Chocolate Tasting Courses
Our first port of call would be leisurely read the 70% website of reviews and features, but if you're absolutely to find the truth about chocolate then we suggest you consider Martin's Chocolate Tasting Certificates where his team will talk you through the different varieties of the cocoa bean, the basics of determining flavour profiles, how cacao is sourced, the ethics behind chocolate, how chocolate is made, the different types, the economics behind the industry, the machinery used to make chocolate, advanced tasting, how to make filled chocolates and the impact chocolate may have on your physiology.
These courses are suitable for those with a keen interest to those whose fascination for chocolate is unbounded. For those who would like to just have a peak behind the scenes of fine chocolate the C-Spot website (it costs about £13 a year) has a wealth of information about the different strains of cocoa beans, the expected flavour profiles of these beans and origins, profiles of chocolate makers, the history of chocolate and a whole heap of reviews of historic and current chocolate - these reviews may actually leave you more perplexed though as they can be like listening to Mongolian Throat Singing whilst on your drug of choice - you just don't have a clue what's going on. They are, however, entertaining as well as insightful.

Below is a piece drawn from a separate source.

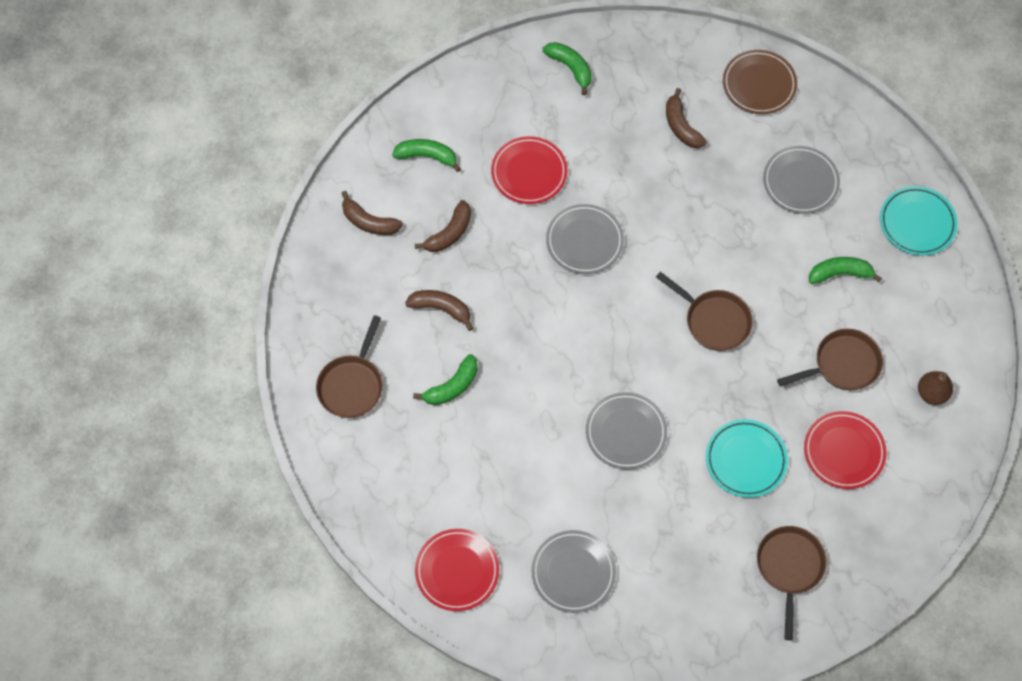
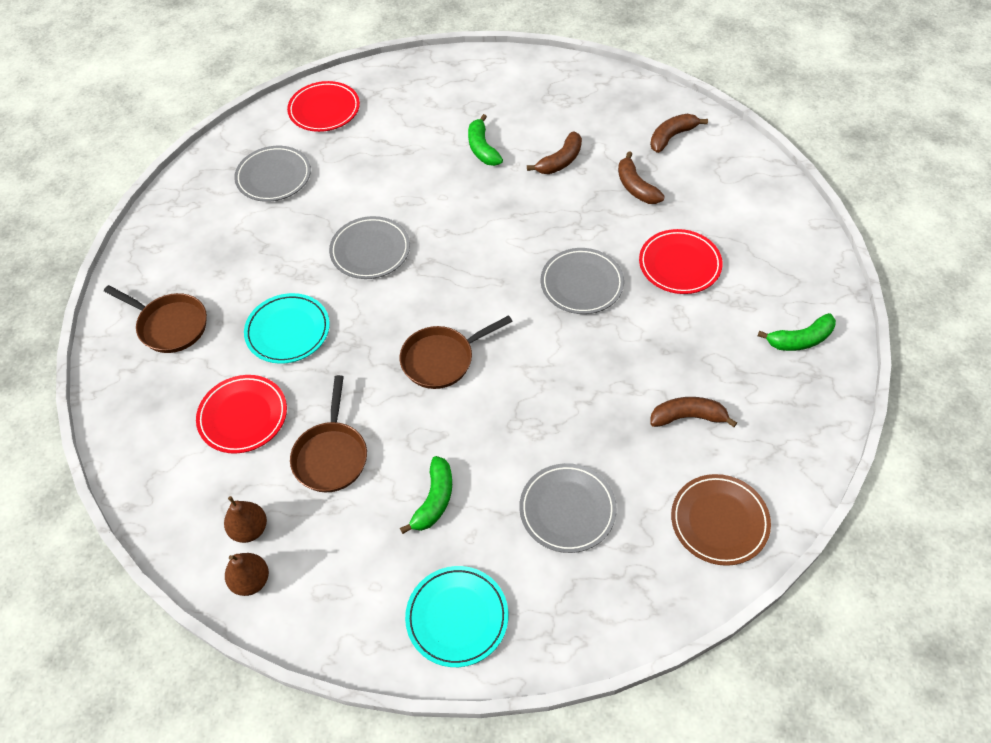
camera: 115 degrees right, 10 degrees down
brown pan [316,315,383,418] -> none
green banana [392,139,461,172] -> none
none -> brown pear [225,553,269,596]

As you progress with your knowledge you might like to take a look at Clay Gordon's Chocolate Life website which is full to the brim with useful information. This is aimed more at industry people, but it is interesting to nose about and see what annoys 'chocolate experts'.
Books I like
The Guardian also has some good articles on chocolate (in-between all the recipes). Many of these articles focus on the ethical side of chocolate production. But in terms of books you really should have a look at New Taste of Chocolate: A Cultural and Natural History of Cacao with Recipes by Maricel Presilla, Chocolate Unwrapped: Taste & Enjoy the World's Finest Chocolate by Sarah Jane Evans and The Chocolate Connoisseur: For Everyone with a Passion for Chocolate by Chloe Doutre-Roussel - and my personal favourite: Chocolate: History, Culture, and Heritage by Louis E. Grivetti and Howard-Yana Shapiro.
There are just far too many websites on the internet full of misinformation. It's just very sad that the one website that we seem to trust so much: Google is the one that starts most people's journey into the world of chocolate on the wrong foot. If you are serious about chocolate, the websites and books we list here will help you find the truth about the food you love so much: chocolate.